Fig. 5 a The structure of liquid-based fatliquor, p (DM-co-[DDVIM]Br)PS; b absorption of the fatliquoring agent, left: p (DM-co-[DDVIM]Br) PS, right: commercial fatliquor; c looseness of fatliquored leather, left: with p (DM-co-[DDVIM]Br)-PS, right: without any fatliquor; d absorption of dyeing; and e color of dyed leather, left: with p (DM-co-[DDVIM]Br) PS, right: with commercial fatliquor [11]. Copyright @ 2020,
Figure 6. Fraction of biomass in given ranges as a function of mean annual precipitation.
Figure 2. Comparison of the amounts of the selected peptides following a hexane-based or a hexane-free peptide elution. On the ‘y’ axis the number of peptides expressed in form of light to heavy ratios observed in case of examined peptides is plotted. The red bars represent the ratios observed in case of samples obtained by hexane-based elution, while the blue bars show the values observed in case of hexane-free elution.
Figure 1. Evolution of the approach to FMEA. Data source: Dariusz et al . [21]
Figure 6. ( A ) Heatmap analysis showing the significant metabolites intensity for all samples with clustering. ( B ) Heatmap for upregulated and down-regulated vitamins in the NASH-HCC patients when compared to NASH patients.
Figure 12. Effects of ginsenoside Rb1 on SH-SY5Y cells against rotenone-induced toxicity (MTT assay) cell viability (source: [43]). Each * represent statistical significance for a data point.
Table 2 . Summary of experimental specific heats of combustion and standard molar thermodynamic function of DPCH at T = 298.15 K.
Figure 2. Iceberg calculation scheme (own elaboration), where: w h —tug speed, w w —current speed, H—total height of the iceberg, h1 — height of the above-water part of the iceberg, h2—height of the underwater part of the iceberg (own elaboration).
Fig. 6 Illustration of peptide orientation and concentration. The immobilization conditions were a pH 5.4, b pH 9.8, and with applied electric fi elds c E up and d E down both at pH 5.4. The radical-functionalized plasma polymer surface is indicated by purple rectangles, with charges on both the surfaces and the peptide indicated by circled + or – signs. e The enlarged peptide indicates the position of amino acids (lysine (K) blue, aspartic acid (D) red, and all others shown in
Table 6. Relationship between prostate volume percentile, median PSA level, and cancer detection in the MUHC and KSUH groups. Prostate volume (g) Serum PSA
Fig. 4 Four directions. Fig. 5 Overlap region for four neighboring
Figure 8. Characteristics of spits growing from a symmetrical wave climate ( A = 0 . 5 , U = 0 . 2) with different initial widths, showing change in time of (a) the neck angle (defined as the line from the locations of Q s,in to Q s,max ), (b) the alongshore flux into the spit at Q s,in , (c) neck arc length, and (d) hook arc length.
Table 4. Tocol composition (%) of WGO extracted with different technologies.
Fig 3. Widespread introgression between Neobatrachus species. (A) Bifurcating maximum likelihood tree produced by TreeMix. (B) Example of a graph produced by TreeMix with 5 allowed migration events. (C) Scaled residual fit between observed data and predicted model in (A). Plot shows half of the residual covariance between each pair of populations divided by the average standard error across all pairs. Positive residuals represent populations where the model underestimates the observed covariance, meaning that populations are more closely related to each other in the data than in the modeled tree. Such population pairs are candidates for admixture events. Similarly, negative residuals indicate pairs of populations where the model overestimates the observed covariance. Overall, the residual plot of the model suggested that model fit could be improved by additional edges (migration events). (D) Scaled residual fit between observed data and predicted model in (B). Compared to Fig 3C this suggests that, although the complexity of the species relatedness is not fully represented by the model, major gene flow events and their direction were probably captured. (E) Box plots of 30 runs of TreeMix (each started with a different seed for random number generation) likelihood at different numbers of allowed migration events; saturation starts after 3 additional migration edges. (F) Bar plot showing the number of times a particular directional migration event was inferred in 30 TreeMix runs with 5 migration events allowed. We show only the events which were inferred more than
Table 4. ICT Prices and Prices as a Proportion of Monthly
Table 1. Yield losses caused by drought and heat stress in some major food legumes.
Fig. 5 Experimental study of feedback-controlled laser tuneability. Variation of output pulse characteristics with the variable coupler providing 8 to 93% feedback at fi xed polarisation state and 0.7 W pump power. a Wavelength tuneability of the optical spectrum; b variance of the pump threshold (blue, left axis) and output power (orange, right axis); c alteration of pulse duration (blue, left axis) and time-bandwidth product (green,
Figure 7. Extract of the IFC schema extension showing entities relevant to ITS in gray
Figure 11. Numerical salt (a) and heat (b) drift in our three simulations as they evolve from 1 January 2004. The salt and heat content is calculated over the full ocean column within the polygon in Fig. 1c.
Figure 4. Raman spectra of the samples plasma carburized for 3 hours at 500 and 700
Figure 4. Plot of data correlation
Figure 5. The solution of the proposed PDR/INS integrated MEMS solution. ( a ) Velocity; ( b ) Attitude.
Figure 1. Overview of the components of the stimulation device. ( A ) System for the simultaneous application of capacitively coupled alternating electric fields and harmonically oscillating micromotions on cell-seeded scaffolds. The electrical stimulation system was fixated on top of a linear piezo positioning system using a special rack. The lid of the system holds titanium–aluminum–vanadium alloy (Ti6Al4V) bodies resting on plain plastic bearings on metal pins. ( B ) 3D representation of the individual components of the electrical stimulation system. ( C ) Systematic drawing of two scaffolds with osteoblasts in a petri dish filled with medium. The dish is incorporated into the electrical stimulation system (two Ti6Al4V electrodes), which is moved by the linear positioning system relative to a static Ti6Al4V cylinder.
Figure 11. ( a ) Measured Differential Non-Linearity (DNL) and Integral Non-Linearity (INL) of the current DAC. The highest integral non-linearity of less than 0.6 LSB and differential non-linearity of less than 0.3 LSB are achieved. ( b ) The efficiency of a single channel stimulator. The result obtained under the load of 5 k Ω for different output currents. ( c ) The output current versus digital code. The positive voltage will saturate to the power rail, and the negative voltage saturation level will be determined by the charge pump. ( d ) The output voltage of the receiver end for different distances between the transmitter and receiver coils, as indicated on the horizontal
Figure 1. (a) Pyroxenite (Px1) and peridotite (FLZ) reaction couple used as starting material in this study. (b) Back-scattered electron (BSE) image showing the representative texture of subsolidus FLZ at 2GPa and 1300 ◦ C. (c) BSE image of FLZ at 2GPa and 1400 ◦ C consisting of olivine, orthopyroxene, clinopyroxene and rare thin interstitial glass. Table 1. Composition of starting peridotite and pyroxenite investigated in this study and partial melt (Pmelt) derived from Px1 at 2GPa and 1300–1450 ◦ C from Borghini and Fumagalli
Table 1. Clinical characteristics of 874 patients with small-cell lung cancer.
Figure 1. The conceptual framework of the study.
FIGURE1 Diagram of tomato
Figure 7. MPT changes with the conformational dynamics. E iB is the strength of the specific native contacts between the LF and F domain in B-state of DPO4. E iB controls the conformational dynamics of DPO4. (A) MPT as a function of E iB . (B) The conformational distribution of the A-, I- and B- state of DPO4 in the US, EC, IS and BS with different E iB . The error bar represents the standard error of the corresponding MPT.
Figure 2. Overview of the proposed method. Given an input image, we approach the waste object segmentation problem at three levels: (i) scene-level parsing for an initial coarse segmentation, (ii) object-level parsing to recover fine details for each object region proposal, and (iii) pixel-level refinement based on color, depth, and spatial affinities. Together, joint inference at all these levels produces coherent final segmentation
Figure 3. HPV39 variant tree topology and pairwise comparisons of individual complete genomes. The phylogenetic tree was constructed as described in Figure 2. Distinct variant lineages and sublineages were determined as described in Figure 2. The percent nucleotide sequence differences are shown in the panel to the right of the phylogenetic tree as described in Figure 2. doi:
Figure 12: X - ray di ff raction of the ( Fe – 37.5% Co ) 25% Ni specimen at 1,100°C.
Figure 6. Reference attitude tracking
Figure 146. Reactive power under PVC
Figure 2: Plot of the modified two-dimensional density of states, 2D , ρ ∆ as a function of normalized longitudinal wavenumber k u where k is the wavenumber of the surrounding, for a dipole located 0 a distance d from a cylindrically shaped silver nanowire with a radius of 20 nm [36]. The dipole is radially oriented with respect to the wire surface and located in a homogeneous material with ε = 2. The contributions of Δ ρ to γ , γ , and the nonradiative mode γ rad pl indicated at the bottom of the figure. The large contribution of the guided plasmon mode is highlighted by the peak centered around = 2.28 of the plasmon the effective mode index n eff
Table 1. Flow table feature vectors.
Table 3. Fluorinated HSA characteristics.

--------

Your instructions:
Determine which lines above include the word "patients", and report those lines in full.

Task answer:
Figure 6. ( A ) Heatmap analysis showing the significant metabolites intensity for all samples with clustering. ( B ) Heatmap for upregulated and down-regulated vitamins in the NASH-HCC patients when compared to NASH patients.
Table 1. Clinical characteristics of 874 patients with small-cell lung cancer.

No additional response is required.